** EXCERPTED DATA follows **

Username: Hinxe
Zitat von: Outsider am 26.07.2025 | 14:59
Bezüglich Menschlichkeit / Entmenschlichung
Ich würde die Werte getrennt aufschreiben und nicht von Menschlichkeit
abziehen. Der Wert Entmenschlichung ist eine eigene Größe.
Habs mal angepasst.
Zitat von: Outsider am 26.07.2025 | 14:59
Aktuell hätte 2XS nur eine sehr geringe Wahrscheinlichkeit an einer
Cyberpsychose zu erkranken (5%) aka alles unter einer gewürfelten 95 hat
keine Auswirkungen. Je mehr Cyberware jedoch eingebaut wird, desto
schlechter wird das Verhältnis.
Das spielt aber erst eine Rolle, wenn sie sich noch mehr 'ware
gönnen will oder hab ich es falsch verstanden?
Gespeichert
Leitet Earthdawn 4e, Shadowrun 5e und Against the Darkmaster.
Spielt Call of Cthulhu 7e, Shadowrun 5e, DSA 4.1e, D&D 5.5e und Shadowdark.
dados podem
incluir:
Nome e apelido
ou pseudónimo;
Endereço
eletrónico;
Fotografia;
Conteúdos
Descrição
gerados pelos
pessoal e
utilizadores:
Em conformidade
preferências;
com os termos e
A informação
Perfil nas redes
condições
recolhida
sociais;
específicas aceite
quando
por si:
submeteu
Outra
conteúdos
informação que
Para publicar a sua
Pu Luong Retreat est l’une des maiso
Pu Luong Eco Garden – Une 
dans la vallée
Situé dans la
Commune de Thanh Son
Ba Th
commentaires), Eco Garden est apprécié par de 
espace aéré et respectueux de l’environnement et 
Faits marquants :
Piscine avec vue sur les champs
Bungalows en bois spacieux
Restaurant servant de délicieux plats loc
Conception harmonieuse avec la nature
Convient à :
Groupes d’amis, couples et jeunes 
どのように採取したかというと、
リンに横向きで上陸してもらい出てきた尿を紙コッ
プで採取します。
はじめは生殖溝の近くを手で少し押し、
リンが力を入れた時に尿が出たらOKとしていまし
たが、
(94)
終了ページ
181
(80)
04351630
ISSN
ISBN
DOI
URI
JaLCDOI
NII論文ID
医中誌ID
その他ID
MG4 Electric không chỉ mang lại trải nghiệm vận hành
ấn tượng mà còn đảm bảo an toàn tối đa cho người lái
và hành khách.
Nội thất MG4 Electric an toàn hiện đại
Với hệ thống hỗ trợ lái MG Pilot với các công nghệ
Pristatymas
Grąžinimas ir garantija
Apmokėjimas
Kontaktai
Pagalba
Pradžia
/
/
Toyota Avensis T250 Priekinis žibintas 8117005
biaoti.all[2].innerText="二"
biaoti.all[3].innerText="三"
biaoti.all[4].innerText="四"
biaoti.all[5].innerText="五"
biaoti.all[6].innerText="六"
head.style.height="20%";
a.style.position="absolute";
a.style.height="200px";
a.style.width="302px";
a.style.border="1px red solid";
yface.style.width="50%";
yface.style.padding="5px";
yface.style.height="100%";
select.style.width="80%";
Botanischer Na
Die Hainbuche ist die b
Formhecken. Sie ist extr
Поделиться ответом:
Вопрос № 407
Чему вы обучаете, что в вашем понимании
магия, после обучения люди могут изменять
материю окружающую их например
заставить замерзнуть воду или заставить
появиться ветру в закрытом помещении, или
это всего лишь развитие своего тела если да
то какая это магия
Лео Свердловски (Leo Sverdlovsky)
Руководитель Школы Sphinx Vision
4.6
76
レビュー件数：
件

** End of EXCERPTED DATA **

§ TASK BRIEF: Retype every line of the records above word for word, with no changes.

§ ANSWER TO THE PROBLEM:
Username: Hinxe
Zitat von: Outsider am 26.07.2025 | 14:59
Bezüglich Menschlichkeit / Entmenschlichung
Ich würde die Werte getrennt aufschreiben und nicht von Menschlichkeit
abziehen. Der Wert Entmenschlichung ist eine eigene Größe.
Habs mal angepasst.
Zitat von: Outsider am 26.07.2025 | 14:59
Aktuell hätte 2XS nur eine sehr geringe Wahrscheinlichkeit an einer
Cyberpsychose zu erkranken (5%) aka alles unter einer gewürfelten 95 hat
keine Auswirkungen. Je mehr Cyberware jedoch eingebaut wird, desto
schlechter wird das Verhältnis.
Das spielt aber erst eine Rolle, wenn sie sich noch mehr 'ware
gönnen will oder hab ich es falsch verstanden?
Gespeichert
Leitet Earthdawn 4e, Shadowrun 5e und Against the Darkmaster.
Spielt Call of Cthulhu 7e, Shadowrun 5e, DSA 4.1e, D&D 5.5e und Shadowdark.
dados podem
incluir:
Nome e apelido
ou pseudónimo;
Endereço
eletrónico;
Fotografia;
Conteúdos
Descrição
gerados pelos
pessoal e
utilizadores:
Em conformidade
preferências;
com os termos e
A informação
Perfil nas redes
condições
recolhida
sociais;
específicas aceite
quando
por si:
submeteu
Outra
conteúdos
informação que
Para publicar a sua
Pu Luong Retreat est l’une des maiso
Pu Luong Eco Garden – Une 
dans la vallée
Situé dans la
Commune de Thanh Son
Ba Th
commentaires), Eco Garden est apprécié par de 
espace aéré et respectueux de l’environnement et 
Faits marquants :
Piscine avec vue sur les champs
Bungalows en bois spacieux
Restaurant servant de délicieux plats loc
Conception harmonieuse avec la nature
Convient à :
Groupes d’amis, couples et jeunes 
どのように採取したかというと、
リンに横向きで上陸してもらい出てきた尿を紙コッ
プで採取します。
はじめは生殖溝の近くを手で少し押し、
リンが力を入れた時に尿が出たらOKとしていまし
たが、
(94)
終了ページ
181
(80)
04351630
ISSN
ISBN
DOI
URI
JaLCDOI
NII論文ID
医中誌ID
その他ID
MG4 Electric không chỉ mang lại trải nghiệm vận hành
ấn tượng mà còn đảm bảo an toàn tối đa cho người lái
và hành khách.
Nội thất MG4 Electric an toàn hiện đại
Với hệ thống hỗ trợ lái MG Pilot với các công nghệ
Pristatymas
Grąžinimas ir garantija
Apmokėjimas
Kontaktai
Pagalba
Pradžia
/
/
Toyota Avensis T250 Priekinis žibintas 8117005
biaoti.all[2].innerText="二"
biaoti.all[3].innerText="三"
biaoti.all[4].innerText="四"
biaoti.all[5].innerText="五"
biaoti.all[6].innerText="六"
head.style.height="20%";
a.style.position="absolute";
a.style.height="200px";
a.style.width="302px";
a.style.border="1px red solid";
yface.style.width="50%";
yface.style.padding="5px";
yface.style.height="100%";
select.style.width="80%";
Botanischer Na
Die Hainbuche ist die b
Formhecken. Sie ist extr
Поделиться ответом:
Вопрос № 407
Чему вы обучаете, что в вашем понимании
магия, после обучения люди могут изменять
материю окружающую их например
заставить замерзнуть воду или заставить
появиться ветру в закрытом помещении, или
это всего лишь развитие своего тела если да
то какая это магия
Лео Свердловски (Leo Sverdlovsky)
Руководитель Школы Sphinx Vision
4.6
76
レビュー件数：
件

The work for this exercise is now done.